*WORK ITEM*. Gather every line in the items below that contains the string "Patrik".

*DATASET EXCERPTS*.
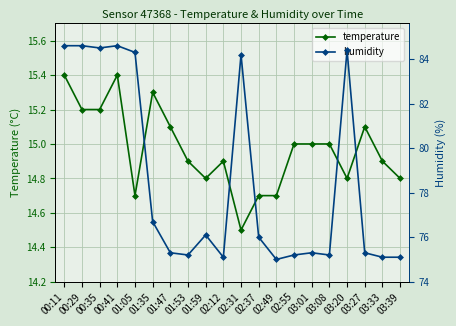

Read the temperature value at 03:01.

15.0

--

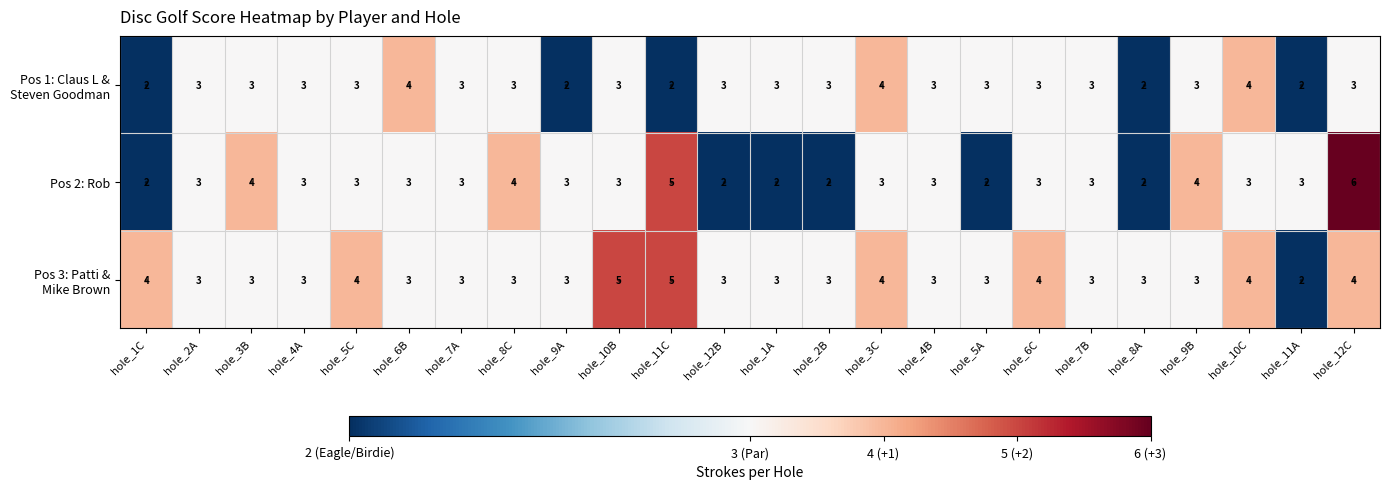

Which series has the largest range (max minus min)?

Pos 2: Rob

...

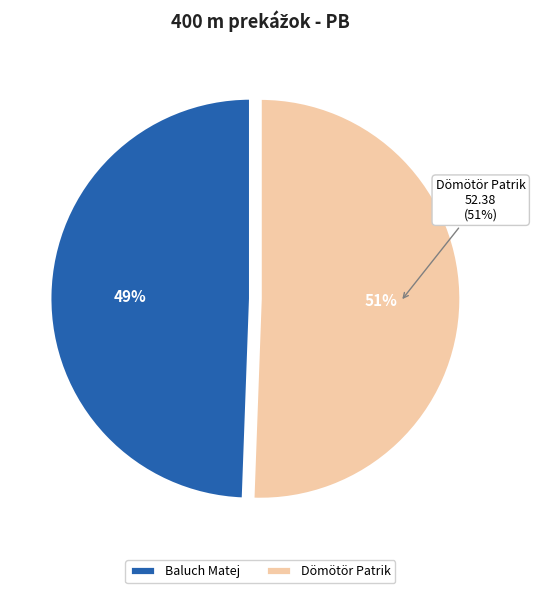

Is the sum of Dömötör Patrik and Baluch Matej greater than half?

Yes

*ANSWER SPACE*.
Is the sum of Dömötör Patrik and Baluch Matej greater than half?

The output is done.